File: garminsync/cli.py

  • Add new command: garminsync analyze --cycling --activity-id <id>
  • Add batch processing: garminsync analyze --cycling --missing
  • Add reporting: garminsync report --power-analysis --gear-analysis

Phase 5: Validation and Testing

5.1 Test Data Requirements

  • FIT files with known power data for validation
  • Various singlespeed configurations for gear ratio testing
  • Different terrain types (flat, climbing, mixed)

5.2 Validation Methodology

  • Compare estimated vs. actual power (where available)
  • Validate gear ratio estimates against known bike configurations
  • Test edge cases (very low/high cadence, extreme gradients)

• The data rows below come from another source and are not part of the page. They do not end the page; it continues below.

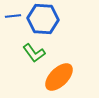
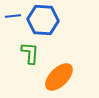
blue hexagon: moved 1 px down
green L-shape: moved 4 px left; rotated 140 degrees counterclockwise
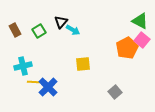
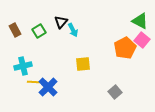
cyan arrow: rotated 32 degrees clockwise
orange pentagon: moved 2 px left
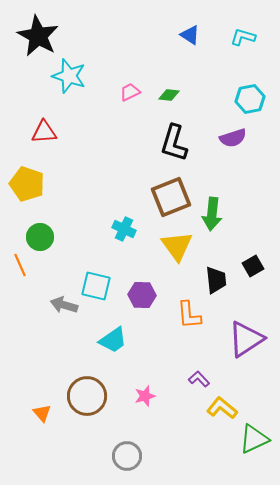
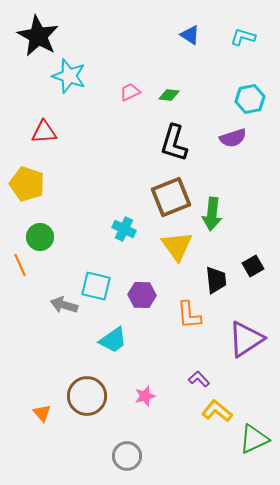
yellow L-shape: moved 5 px left, 3 px down
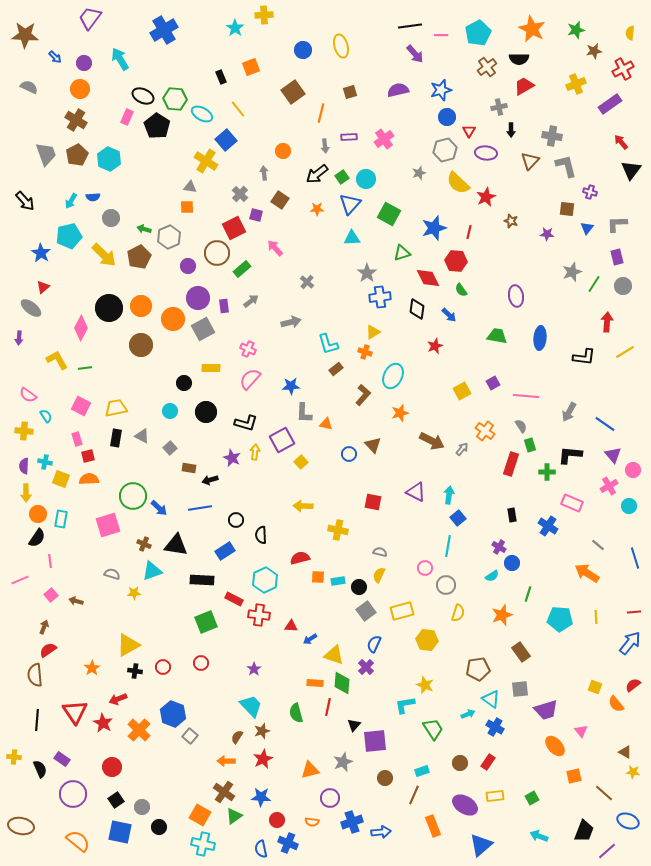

5.3 Performance Optimization

  • Efficient gradient calculation from GPS data
  • Optimize power calculation loops for large datasets
  • Cache intermediate calculations

Phase 6: Advanced Features (Future)

6.1 Environmental Corrections

  • Wind speed/direction integration
  • Barometric pressure for accurate altitude
  • Temperature-based air density adjustments

6.2 Machine Learning Enhancement

  • Train models on validated power data
  • Improve gear ratio detection accuracy
  • Personalized power estimation based on rider history

6.3 Comparative Analysis

  • Compare estimated metrics across rides
  • Trend analysis for fitness progression
  • Gear ratio optimization recommendations

Implementation Priority

High Priority:

  1. Database schema extensions
  2. Basic power estimation using physics model
  3. Singlespeed gear ratio analysis for flat terrain
  4. Integration with existing FIT processing pipeline

Medium Priority:

  1. Peak power analysis (1s, 5s, 20s, 5min)
  2. Normalized Power and TSS calculations
  3. Advanced gear analysis with confidence scoring
  4. CLI commands for analysis and reporting

Low Priority:

  1. Environmental corrections (wind, pressure)
  2. Machine learning enhancements
  3. Advanced comparative analysis features
  4. Web UI integration for visualizing results

Success Criteria

  1. Power Estimation: Within ±10% of actual power data (where available for validation)
  2. Gear Ratio Detection: Correctly identify gear ratios within ±1 tooth accuracy
  3. Processing Speed: Analyze typical FIT file (1-hour ride) in <5 seconds
  4. Data Coverage: Successfully analyze 90%+ of cycling FIT files
  5. Integration: Seamlessly integrate with existing GarminSync workflow

File Structure Summary

garminsync/
├── fit_processor/
│   ├── parser.py (enhanced)
│   ├── analyzer.py (enhanced) 
│   ├── power_estimator.py (new)
│   └── gear_analyzer.py (new)
├── database.py (enhanced)
├── cli.py (enhanced)
└── migrate_cycling_analysis.py (new)

This plan provides a comprehensive roadmap for implementing cycling-specific FIT analysis while building on the existing GarminSync infrastructure and maintaining compatibility with current functionality.